A big shift in sheep management at Fearn means the Scott family will outwinter its 620 commercial ewes for the first time in 20 years.

The move is aimed at streamlining its sheep enterprise which, until this year, was the most profitable part of the farm business.

The decision was taken with other members of Scotland’s Monitor Farms project and a meeting will be held this month to finalise the plan. The Scotts have yet to be convinced it is the right strategy long-term, but they are keen to try it for a year.

“Having the ewes inside is labour-intensive. There’s a lot of bedding work and all the feed has to be bagged. This year we will probably feed using the snacker and this should allow us to feed the sheep in less time at lower cost,” says John.

Reducing disease

He hopes that keeping the ewes outside for longer may also reduce disease, including sudden-death pneumonia in young lambs.

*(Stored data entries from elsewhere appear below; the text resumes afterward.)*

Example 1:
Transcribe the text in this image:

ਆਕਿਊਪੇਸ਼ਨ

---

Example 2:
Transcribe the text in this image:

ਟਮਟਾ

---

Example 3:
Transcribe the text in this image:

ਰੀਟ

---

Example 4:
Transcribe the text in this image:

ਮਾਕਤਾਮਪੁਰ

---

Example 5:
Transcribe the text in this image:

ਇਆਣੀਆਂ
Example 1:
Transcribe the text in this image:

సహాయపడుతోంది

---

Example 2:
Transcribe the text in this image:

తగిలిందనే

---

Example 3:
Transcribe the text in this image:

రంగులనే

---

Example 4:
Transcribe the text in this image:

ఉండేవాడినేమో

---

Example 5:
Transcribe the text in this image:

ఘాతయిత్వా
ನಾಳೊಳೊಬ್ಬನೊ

The Scotts usually clip all their housed ewes at the start of the year, but this year the sheep will not be shorn until June. “This year, as they will have 15 months’ worth of fleece, we will have to make a conscious decision to handle the sheep more regularly to make sure their condition is right,” Mr Scott says.

Ewes’ winter ration will be based on silage, which is abundant this year. In-lamb ewes will run on grass until the New Year and then on tostubbles, or grass before it is ploughed, before housing in late February.

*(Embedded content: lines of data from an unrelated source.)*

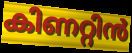
കിണറ്റിൻ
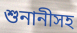
শুনানীসহ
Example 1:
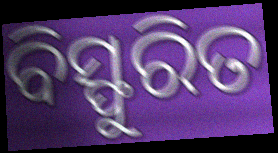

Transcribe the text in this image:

ବିସ୍ଫୁରିତ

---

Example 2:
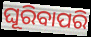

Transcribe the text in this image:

ଘୂରିବାପରି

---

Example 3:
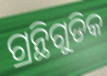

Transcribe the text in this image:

ଗ୍ରନ୍ଥିଗୁଡିକ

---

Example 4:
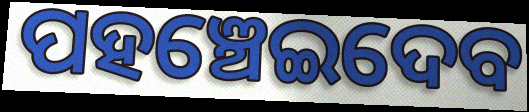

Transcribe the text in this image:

ପହଞ୍ଚେଇଦେବ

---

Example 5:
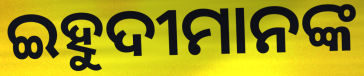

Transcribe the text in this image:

ଇହୁଦୀମାନଙ୍କ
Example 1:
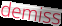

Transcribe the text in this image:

demiss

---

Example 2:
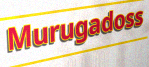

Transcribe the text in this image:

Murugadoss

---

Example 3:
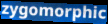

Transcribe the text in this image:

zygomorphic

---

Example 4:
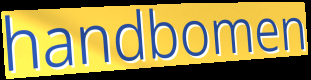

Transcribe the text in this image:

handbomen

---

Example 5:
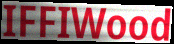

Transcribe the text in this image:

IFFIWood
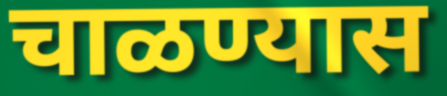
चाळण्यास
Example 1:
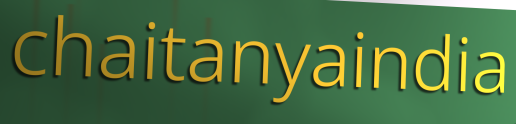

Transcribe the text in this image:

chaitanyaindia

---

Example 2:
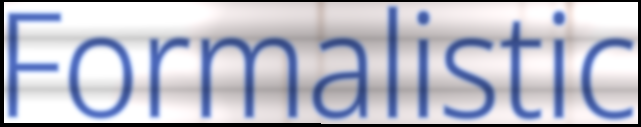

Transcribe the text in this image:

Formalistic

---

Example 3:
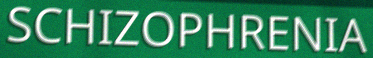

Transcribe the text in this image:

SCHIZOPHRENIA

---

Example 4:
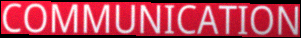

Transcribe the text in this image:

COMMUNICATION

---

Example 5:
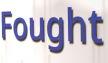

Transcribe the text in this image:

Fought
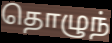
தொழுந்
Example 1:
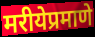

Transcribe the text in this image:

मरीयेप्रमाणे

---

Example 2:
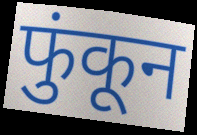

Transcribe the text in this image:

फुंकून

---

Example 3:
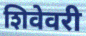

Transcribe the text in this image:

शिवेवरी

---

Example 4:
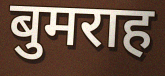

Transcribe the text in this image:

बुमराह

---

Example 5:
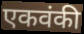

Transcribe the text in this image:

एकवंकी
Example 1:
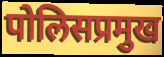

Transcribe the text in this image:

पोलिसप्रमुख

“Last year we scored lambings from one to five – one being easy, two with a little assistance, three requiring more time, four a lot of work and five needing the vet. Four and five are black-tagged for culling. We have culled out a lot of sheep this year and we will be hard again next year. If we treat footrot problems twice, sheep are also black-tagged for culling,” he says.

About 500 lambs have still to be sold. The bigger-framed are on stubble turnips, with the other 200 on grass regrowth after oilseed rape.

Determined

Mr Scott is determined to pull out all the stops to get lambs finished off grass earlier. Creep feeding some will be considered, with the aim of getting as many as possible ready to go from mid-June.

To date, all the lambs have gone to Mey Selections at spot price. “We are getting 200p/kg deadweight (based on a 21kg R3L carcass), which isn’t good, but it’s much better than 70p/kg liveweight through the ring,” Mr Scott says.

The business is waiting for £5200 from the Scottish government’s recently announced £19m aid package launched in the wake of this summer’s foot-and-mouth outbreaks and worth £6 a ewe. “This is welcome cash, but our lamb average is back from £51 a head to £41 a head, meaning we are down £10 a lamb year on year – the cheque we should receive works out about £4 a lamb,” says Mr Scott. “What would make a big difference to us is our single farm payment (worth about £100,000) coming early,” he says.

Fattening contract

The Scotts also have 300 lambs on grass and stubble turnips on a fattening contract with Wellbeck Estates at 50p a head a week, which they see as a safer option than buying in lambs and avoiding the labour of handling.

Tups went out to the pedigree ewes on 10 October and the commercial flock on 19 October, so the pedigrees should start lambing about 6 March followed by the main flock shortly afterwards. With good tupping conditions, the Scotts hope both flocks will have lambed within three weeks.

And it is becoming evident that fresh young grass is outperforming old varieties, so Mr Scott plans to give all the older pastureland some attention as soon as the crop rotation allows.

“For various reasons we haven’t been refreshing grass as regularly as we should, but we are aiming now to get all the grass back into a regime of sheep and cattle year about, for five years then plough up,” he said.